Given that the exit from the programme would give the government some fiscal space to operate, Dr Ampaabeng stressed the need for restraint and urged against the temptation of serious budget overruns prior to the 2020 general election.
His caution is premised on history since 1992 where successive governments have woefully failed to keep to their budget limits, a situation which often derails gains made over a period.
“The answer lies within a strong DRM performance and sound economic management, reduction in off-budget spending and taking right measures to reduce our appetite for uncontrolled spending in election years,” he said.
Pointing to the IMF’s summing up statement after the combined seventh and eighth review of the four-year ECF programme which urged the government to intensify progress on structural reforms to help mitigate fiscal risks, Dr Ampaabeng advised the government to guarantee the independence of the Fiscal Council to enable it to serve the purpose for which it was established “and not to be a symbolic organisation”.
“We have the Economic Management Team, so we don't need another one, but a sound, independent Fiscal Council to help maintain fiscal discipline and ensure that we preserve the gains of the IMF ECF programme,” he said.
IMF didn’t change much
However, addressing the impact of the ECF on the country’s economy, an Economist with the University of Ghana Business School, Dr Patrick Asuming, in a separate interview said not much had changed with the country’s economy since the IMF programme began in 2015.
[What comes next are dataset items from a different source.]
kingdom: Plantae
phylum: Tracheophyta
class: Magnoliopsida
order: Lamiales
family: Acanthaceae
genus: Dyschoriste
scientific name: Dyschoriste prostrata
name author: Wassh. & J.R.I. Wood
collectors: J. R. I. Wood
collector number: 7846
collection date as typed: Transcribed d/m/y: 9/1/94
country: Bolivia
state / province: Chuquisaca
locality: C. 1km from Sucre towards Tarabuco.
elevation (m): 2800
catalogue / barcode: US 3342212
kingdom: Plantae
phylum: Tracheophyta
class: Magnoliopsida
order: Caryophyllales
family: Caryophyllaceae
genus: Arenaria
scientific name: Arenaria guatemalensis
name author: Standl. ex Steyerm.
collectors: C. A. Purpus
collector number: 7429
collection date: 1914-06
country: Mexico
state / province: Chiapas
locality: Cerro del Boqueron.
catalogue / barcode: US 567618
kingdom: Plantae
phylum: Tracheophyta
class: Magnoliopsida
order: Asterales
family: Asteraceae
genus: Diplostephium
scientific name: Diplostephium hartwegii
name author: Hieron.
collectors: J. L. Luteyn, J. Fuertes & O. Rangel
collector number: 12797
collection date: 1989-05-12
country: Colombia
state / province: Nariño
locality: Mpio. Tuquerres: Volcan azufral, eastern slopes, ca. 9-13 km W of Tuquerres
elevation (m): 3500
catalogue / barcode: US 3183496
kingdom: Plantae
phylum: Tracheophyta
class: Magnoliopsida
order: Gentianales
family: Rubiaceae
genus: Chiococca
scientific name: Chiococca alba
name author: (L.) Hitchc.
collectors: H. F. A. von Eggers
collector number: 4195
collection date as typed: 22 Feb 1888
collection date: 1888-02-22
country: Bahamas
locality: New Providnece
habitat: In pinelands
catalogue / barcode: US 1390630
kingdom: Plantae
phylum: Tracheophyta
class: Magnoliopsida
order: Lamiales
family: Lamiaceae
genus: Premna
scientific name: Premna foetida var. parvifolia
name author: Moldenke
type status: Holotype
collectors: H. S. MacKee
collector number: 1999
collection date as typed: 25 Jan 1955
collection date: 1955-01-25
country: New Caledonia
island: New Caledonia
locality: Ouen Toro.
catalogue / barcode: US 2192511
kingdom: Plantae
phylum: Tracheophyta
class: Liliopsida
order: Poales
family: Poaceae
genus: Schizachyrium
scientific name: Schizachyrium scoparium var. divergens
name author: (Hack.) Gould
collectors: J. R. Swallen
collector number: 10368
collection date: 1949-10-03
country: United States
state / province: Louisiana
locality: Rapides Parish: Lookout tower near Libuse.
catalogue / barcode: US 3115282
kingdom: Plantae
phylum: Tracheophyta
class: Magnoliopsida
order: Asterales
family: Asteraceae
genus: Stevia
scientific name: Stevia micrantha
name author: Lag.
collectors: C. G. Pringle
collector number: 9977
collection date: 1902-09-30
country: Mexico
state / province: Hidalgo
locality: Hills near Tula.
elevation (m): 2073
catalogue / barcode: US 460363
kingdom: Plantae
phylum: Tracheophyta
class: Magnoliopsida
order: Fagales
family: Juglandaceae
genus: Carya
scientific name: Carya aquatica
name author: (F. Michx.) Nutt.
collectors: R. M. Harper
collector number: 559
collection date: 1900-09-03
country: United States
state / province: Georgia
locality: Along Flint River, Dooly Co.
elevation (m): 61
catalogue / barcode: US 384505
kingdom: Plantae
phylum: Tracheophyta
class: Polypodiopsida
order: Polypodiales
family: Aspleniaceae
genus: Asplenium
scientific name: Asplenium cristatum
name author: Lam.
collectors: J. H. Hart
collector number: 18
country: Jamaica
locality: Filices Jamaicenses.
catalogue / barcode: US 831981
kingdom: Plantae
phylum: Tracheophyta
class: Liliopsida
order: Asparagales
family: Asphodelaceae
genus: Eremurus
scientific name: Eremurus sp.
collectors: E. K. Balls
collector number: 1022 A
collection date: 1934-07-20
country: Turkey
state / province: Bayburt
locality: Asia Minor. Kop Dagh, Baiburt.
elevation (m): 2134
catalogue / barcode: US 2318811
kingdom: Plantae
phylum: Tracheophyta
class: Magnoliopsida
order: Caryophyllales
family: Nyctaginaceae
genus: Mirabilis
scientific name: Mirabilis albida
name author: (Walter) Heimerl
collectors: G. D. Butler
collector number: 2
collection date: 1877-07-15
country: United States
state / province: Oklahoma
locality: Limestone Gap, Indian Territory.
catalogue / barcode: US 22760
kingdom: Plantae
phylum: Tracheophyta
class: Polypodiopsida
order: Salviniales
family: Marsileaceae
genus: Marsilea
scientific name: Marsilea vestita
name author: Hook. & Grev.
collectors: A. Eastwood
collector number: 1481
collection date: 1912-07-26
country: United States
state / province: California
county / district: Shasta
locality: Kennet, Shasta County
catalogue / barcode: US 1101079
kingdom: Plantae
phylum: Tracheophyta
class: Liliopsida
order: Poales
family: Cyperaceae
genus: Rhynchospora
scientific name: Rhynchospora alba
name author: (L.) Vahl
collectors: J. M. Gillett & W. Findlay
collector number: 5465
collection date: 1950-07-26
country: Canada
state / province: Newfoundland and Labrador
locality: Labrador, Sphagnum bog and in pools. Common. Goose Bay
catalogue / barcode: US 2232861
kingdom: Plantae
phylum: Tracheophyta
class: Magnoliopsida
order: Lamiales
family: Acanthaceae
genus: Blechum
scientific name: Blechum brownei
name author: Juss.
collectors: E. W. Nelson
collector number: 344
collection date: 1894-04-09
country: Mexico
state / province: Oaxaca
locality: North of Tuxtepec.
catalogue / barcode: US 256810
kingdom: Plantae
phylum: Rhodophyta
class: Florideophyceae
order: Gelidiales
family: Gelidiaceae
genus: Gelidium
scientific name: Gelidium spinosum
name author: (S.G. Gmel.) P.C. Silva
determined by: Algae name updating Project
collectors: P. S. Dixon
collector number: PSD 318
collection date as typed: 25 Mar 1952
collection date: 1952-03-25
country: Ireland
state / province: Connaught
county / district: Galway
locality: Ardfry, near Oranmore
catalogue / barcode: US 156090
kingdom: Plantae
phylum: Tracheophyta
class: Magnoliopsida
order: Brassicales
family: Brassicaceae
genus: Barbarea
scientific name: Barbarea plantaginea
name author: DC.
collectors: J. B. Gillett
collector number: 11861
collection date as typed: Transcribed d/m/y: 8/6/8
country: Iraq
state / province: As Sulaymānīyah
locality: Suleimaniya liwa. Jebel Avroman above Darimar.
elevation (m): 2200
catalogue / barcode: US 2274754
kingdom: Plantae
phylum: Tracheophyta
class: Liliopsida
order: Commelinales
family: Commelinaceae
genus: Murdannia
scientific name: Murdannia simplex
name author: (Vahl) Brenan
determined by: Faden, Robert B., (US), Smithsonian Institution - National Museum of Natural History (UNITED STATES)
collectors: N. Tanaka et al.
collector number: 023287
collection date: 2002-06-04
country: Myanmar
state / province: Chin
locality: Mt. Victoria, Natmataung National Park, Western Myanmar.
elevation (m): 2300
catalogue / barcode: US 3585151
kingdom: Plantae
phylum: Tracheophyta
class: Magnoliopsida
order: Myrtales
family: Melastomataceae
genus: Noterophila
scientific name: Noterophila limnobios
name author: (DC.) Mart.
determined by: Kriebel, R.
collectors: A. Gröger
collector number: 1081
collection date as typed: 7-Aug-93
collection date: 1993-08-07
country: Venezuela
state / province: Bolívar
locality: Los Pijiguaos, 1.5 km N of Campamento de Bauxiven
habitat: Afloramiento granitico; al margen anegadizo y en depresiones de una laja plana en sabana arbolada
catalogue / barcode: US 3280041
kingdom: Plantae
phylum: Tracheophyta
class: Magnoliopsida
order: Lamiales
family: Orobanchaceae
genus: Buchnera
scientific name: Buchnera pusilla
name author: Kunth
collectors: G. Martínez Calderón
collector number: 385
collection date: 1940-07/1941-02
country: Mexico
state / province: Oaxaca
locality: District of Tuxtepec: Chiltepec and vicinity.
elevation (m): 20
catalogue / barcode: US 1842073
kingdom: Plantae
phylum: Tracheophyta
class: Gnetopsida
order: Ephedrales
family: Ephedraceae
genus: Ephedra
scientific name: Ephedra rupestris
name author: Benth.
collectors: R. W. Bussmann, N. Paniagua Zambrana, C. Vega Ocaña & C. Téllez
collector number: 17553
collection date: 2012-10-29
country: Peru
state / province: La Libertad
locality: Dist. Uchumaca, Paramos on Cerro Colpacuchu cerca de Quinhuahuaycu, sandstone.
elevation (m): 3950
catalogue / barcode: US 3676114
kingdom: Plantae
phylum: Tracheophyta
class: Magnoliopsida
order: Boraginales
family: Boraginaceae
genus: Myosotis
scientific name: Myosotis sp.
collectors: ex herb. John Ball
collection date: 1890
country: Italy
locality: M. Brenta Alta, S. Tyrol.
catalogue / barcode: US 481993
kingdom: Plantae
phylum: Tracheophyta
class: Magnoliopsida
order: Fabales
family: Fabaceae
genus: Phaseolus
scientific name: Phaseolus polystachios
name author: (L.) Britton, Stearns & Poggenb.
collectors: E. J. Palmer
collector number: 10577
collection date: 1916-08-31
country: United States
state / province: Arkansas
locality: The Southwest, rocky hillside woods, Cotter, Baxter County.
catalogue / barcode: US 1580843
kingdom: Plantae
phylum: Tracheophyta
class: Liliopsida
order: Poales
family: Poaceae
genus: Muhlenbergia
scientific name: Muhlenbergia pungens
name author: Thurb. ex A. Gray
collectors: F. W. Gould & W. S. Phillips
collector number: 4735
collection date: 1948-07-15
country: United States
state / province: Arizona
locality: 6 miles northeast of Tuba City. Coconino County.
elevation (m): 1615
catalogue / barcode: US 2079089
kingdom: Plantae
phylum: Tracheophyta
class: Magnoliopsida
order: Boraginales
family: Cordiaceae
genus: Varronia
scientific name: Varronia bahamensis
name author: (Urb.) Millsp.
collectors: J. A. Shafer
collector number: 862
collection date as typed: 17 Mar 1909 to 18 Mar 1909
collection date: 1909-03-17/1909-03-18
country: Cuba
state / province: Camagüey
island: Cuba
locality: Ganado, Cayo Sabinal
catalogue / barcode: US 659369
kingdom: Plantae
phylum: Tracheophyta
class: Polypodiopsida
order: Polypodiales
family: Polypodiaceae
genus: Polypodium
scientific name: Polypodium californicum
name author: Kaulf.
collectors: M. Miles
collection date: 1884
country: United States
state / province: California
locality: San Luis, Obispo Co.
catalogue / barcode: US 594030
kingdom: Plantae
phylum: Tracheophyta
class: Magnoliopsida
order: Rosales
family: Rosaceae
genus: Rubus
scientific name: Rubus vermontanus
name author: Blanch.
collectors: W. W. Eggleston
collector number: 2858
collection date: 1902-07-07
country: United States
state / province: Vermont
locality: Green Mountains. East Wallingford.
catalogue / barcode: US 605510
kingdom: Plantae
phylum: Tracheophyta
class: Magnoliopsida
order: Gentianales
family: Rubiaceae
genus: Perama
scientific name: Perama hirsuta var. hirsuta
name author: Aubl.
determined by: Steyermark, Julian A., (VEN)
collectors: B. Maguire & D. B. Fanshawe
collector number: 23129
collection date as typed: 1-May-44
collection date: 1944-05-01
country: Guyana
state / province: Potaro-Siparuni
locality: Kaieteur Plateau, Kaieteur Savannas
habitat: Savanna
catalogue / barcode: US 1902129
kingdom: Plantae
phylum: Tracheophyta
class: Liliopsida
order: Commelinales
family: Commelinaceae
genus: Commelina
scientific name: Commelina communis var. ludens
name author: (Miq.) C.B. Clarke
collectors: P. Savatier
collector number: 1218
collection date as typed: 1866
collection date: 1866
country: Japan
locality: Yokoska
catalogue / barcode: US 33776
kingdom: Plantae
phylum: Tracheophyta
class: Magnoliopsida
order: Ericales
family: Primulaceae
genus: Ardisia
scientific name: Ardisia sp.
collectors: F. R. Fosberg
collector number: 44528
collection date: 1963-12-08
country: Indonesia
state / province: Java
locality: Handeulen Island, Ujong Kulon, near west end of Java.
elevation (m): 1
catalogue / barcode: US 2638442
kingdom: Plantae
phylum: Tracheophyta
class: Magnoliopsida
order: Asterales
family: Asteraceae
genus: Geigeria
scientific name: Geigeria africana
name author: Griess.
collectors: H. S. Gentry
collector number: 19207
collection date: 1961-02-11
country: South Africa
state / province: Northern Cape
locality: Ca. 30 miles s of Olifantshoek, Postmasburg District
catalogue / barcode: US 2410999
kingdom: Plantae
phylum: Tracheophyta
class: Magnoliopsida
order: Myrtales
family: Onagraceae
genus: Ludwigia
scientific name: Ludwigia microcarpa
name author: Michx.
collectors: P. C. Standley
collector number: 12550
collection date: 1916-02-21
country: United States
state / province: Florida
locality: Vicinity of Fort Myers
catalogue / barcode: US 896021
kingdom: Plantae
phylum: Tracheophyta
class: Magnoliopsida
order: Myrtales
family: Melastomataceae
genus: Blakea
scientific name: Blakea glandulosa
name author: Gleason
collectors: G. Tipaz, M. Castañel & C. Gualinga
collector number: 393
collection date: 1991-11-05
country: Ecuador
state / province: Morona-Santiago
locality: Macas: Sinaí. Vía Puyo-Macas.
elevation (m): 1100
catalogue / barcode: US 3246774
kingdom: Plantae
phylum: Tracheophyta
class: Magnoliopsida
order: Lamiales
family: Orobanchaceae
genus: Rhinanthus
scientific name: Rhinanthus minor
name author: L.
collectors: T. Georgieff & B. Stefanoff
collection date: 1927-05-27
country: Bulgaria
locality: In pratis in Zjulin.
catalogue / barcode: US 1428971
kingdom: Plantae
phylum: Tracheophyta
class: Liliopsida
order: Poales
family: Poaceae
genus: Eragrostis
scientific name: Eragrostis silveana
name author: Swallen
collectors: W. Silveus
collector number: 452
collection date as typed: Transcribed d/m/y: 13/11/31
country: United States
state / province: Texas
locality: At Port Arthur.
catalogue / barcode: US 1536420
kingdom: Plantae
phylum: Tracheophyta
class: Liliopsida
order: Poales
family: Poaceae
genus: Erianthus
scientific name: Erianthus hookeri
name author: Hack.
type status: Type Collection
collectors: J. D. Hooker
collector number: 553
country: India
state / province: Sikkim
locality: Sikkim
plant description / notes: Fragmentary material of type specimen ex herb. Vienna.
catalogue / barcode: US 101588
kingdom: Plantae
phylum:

To him, the effect of the programme had not translated into the real sectors of the economy and also not transformed the fortunes of the poor.
“The significant change has been the fall in inflation in the last 28 months or so. The economy has been growing but that growth picked up almost 18 months after we started the programme and that growth was not because of the IMF but primarily because of oil, when the new oil fields came on board,” he said.
He explained that the IMF’s caution on the country’s reliance on foreign-sourced debts was worrying, given that the practice did not change four years under the ECF programme.
He said the concern was “a pretty serious thing coming from the IMF”.
“It explains why I don’t think much would have changed if we were still with the IMF because this is not the first time that the IMF has expressed that concern over our exposure to the international debt market; the IMF kept expressing it and yet every year we went on the market and borrowed,” he said.
On maintaining fiscal discipline, Dr Asuming said the exit from the IMF programme would not propel the government to overspend, explaining that “whatever overspending we will do after they have exited, chances are that we will do it anyway if they were there”.
“Don’t forget that after all the talk by the previous government we were still under the IMF programme and yet in the last election we still overrun our budget, and at every review we sought waivers for some targets we hadn’t met,” Dr Asuming said.
The IMF cautioned the government to be wary of foreign-sourced debts, explaining that the country's strong reliance on non-resident investors exposed it to global sentiments and increased foreign exchange exposure.
In its summing up statement after the combined seventh and eighth review of the ECF programme, the executive board of the fund said "reliance on foreign investors has increased Ghana’s exposure to market sentiment and exchange rate risk”.
The statement which was issued by the Deputy Managing Director of the IMF, Mr Tao Zhang, also said, “Debt collateralisation and revenue monetisation should be limited to avoid encumbering revenues.”